Bild: Noch ein Jahr, dann ist Schluss: Thomas Bellut, der seit 2012 ZDF-Intenda…
ZDF-Intendanten haben etwas Langlebiges. Karl Holzamer, Gründungsintendant,
amtierte von 1962 bis 1977. Dieter Stolte schaffte sogar 20 Jahre von 1982
bis 2002. Thomas Bellut macht auch immerhin 10 Jahre in Mainz voll. 2011
wurde er zum Intendanten gewählt, 2015 wiedergewählt. Eine dritte Amtszeit
möchte er nun nicht mehr und so wird er [1][nächsten März vom Lerchenberg
reiten.] Nur Leo Kirch, der als heimlicher Mitregent von Anfang an bis
mindestens zur eigenen Pleite 2002 beim ZDF etliche Strippen zog, war
länger am Ball. Aber das ist einen andere Geschichte.
Auf den ersten und zweiten Blick passt Thomas Bellut voll in diese Liste
etablierter weißer Männer. Journalist, promoviert, CDU-nah. Auf dem Weg im
damals noch extrem vom parteipolitischen und gerne auch katholischen
Proporz durchtränkten ZDF wird Bellut von genau diesen korporatistischen
Kräften unterstützt. Doch zwanzig Jahre nach Belluts Wahl – erst zum
Programmdirektor und zehn Jahre später zum Intendanten – lautet die Bilanz:
Bellut hat dem ZDF gutgetan. Sehr gut sogar. Der Mann ist nicht ohne
Macken. Aber wenn es unter Deutschlands Intendant*innen der letzten
zehn Jahre wen gibt, die auch eine BBC führen könnte, dann Bellut.

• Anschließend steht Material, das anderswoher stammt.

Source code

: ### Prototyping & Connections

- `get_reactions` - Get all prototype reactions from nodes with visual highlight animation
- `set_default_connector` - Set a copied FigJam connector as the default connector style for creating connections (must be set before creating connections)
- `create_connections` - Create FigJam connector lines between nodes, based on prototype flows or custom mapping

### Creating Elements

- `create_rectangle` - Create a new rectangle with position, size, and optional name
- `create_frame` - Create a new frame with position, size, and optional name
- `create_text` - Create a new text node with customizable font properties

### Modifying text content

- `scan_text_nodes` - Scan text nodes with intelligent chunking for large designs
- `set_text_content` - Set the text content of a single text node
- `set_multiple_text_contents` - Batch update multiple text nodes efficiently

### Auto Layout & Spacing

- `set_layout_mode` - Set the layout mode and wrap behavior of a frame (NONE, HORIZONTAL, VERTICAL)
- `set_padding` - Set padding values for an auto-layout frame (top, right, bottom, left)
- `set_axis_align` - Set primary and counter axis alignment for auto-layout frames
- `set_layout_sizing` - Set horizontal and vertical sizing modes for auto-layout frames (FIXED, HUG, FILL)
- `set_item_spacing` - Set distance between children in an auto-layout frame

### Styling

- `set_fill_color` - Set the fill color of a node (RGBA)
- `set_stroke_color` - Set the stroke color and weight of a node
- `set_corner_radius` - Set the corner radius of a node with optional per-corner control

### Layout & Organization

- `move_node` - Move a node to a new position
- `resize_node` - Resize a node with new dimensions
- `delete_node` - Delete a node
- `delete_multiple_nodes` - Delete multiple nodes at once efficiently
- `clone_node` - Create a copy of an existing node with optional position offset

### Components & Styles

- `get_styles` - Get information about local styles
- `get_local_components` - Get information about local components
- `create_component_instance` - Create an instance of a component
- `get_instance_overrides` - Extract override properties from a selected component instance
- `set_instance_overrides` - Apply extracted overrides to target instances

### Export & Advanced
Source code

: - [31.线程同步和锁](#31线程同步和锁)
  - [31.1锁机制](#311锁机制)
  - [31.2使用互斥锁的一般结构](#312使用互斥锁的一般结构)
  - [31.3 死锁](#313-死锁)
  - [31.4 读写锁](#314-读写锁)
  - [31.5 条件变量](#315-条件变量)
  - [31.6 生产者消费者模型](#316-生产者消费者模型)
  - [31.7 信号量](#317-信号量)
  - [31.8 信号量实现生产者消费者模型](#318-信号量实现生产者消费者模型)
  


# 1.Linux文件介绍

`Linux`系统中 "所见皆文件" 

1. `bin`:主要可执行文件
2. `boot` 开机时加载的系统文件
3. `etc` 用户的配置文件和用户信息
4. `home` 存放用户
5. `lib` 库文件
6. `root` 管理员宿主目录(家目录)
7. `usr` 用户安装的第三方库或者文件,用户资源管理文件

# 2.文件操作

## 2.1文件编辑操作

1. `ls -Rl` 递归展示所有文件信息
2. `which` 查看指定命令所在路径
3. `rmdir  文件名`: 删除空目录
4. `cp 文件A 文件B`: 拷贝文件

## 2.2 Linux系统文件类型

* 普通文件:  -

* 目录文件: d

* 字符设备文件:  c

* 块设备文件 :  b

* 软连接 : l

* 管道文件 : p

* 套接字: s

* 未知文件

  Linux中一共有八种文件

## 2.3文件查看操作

Klar, er war schon als Innenpolitik-Chef der Mainzer Anstalt gemäßigter als
der anstaltseigene Rechtsaußen Gerhard Löwenthal. Doch die
Kräftearithmetik der alten Bundesrepublik arbeitete auch für ihn. Weil der
Intendant in Mainz stets ein Schwarzer ist, ist der Chefredakteur
vermeintlich rot. Weshalb der Programmdirektor wieder ein Schwarzer zu sein
hat. Dieses Prinzip war zwar schon 2002 bei Belluts Wahl auf den
Programm-Posten völlig überholt. Doch der ZDF-Fernsehrat funktionierte
damals wie heute immer noch „retro“. Weshalb ein gewisser Hans Janke,
damals Fiktions-Chef und aufgrund seiner Leistungen intern wie extern der
Favorit, nicht durfte. Er war’s zwar nicht, galt aber als „Roter“.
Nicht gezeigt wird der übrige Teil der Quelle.